Excerpted text:
* * *

# What would make a 4L80E transmission overheat?



## TPCLandscaping (Jan 19, 2012)

Just put a re-man 4L80E in my 99 3500 chevy and within 60 miles its already burnt the fluid. I don't have a tranny temp gauge in that truck so i wasn't able to monitor that. I put about 20 miles on it and checked the fluid and it was fine. I did some sanding during that 20 miles but no pushing. I went out to push this last storm and by the time i had finished my 3rd property i could smell something hot and figured it was transmission fluid. Sure enough when i pulled the dipstick the fluid was smoking and it showed that it was "over full" on the dip stick. Now when its cold i checked the fluid and it was at the "hot" mark which means the transmission is over full. It didn't show this when i checked it at the 20 mile mark. Could the cooler be plugged? would the transmission be able to bypass the cooler if it was plugged?


----------



## Mark13 (Dec 3, 2006)

Depending what happened to the last trans the cooler/lines my be plugged. 

In my experience every time a truck gets a "new" auto trans the cooler and lines are flushed out or replaced. It's not fun to spend more money on top of the cost of the trans but it's better then ruining a new transmission. A few hundred in parts is better then a $2k or more transmission. Especially if you get into the modded diesel stuff and your looking at a trans that easily could be $4k or more.


----------



## TPCLandscaping (Jan 19, 2012)

* * *

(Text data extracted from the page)
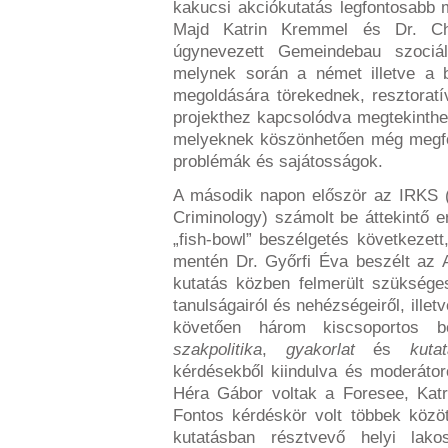
kakucsi akciókutatás legfontosabb m
Majd Katrin Kremmel és Dr. Ch
úgynevezett Gemeindebau szociál
melynek során a német illetve a b
megoldására törekednek, resztorat
projekthez kapcsolódva megtekinthe
melyeknek köszönhetően még megfog
problémák és sajátosságok.
A második napon először az
IRKS
Criminology
)
számolt be áttekintő e
„fish-bowl” beszélgetés következet
mentén Dr. Győrfi Éva beszélt az 
kutatás közben felmerült szükséges
tanulságairól és nehézségeiről, illetv
követően három kiscsoportos be
szakpolitika
,
gyakorlat
és
kuta
kérdésekből kiindulva és moderáto
Héra Gábor voltak a Foresee, Kat
Fontos kérdéskör volt többek között
kutatásban résztvevő helyi lako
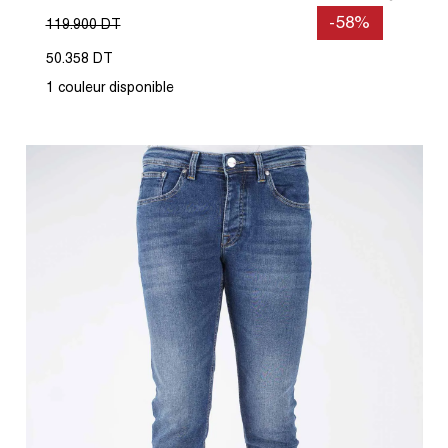
-58%
119.900 DT
50.358 DT
1 couleur disponible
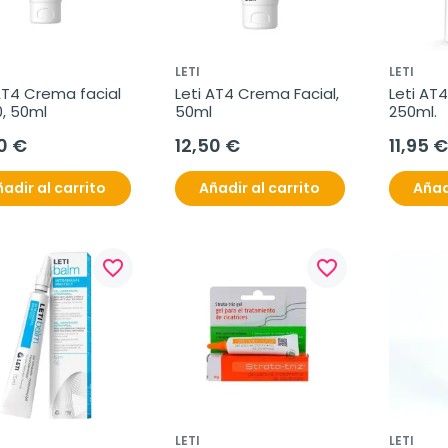
LETI
LETI
AT4 Crema facial 
Leti AT4 Crema Facial, 
Leti AT
0, 50ml
50ml
250ml.
0 €
12,50 €
11,95 €
adir al carrito
Añadir al carrito
Añad
favorite_border
favorite_border
LETI
LETI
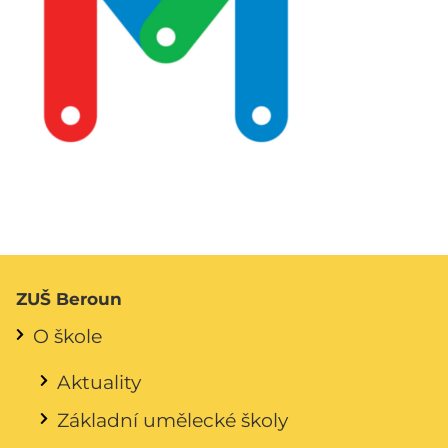
ZUŠ Beroun
O škole
Aktuality
Základní umělecké školy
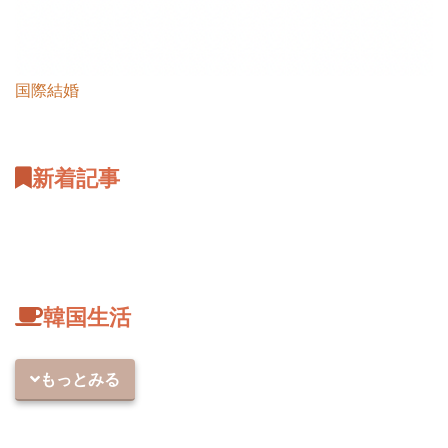
国際結婚
新着記事
韓国生活
もっとみる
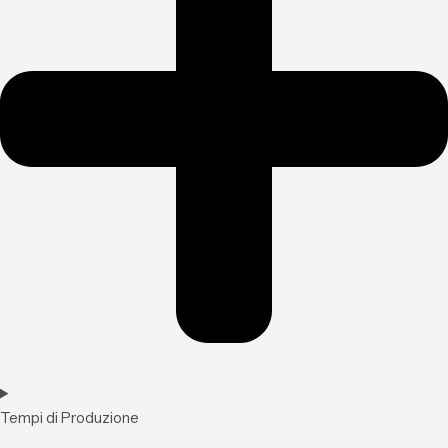
Tempi di Produzione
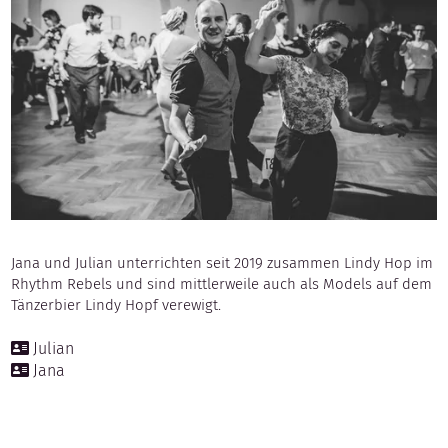
Jana und Julian unterrichten seit 2019 zusammen Lindy Hop im
Rhythm Rebels und sind mittlerweile auch als Models auf dem
Tänzerbier Lindy Hopf verewigt.
Julian
Jana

* * *

What you will do:
a) From the thread on 4L80E overheating, translate this sentence into Spanish: "I did some sanding during that 20 miles but no pushing."
b) Supply the next part of the thread on 4L80E overheating, beginning with the post by TPCLandscaping whose header ends it.

Activity answers:
a) Durante esas 20 millas esparcí algo de arena, pero no empujé nada.

b)
i ran flush threw the cooler then compressed air. we used soft transmission lines to tie everything together instead of hard lines. Im feeling like i should have put a new larger cooler in just because this truck is used 90% for plowing


----------



## dieselss (Jan 3, 2008)

It should have 2 coolers. One in the rad and one if front of the rad. Did you flush both 
The reason its overfilled hot is normal.


----------



## TPCLandscaping (Jan 19, 2012)

i think the lines just run to the one in front of the radiator


----------



## dieselss (Jan 3, 2008)

I find that hard to believe that there isnt any going to the radiator. I could be wrong but on all our auto trks theres always 3 lines and a rad and external cooler


----------



## maxwellp (Feb 16, 2013)

Did it ever get foamy? Over full will kill a transmission. Would not be the first bad rebuild. Can you take it back to the re builder?


----------



## Midwest BuildIt Inc (Nov 14, 2004)

you said you used soft lines, even the long ones, from trans to cooler? could it be collapsing the lines pulling fluid through? or the heat is swelling the lines and the inside is getting smaller and not getting enough flow?

also, unless the front trans cooler is huge. probably not big enough alone to cool trans. should go through radiator too.


----------



## derekbroerse (Mar 6, 2004)

Always run thru the radiator cooler first, then the AUXILLERY cooler... its meant to help, not do the whole job. Hard tubing is better than soft lines (which I am assuming you mean hose)... and there is nothing wrong with reusing a cooler in good condition with a thorough flushing/back flushing.


----------



## TPCLandscaping (Jan 19, 2012)

maybe the lines aren't stiff enough… i feel like something is clogged… putting a new cooler and new lines on today. I would think a rubber line would be fine since you see a lot of race cars and hot rods using rubber lines to their transmission coolers. 

i'll look and see where the lines go a little better. I really thought all my basis were covered when i flushed the cooler lines clean. I got this transmission out of a shop in denver colorado, so i can't just pull it out and drive there to have them look through it.


----------



## TPCLandscaping (Jan 19, 2012)

yes it does run into the radiator first then out to the cooler.. pulled the return line off and the fluid flows with no problem.
I just pulled the transmission out and it will head back to the builder and they will hopefully send me another one asap!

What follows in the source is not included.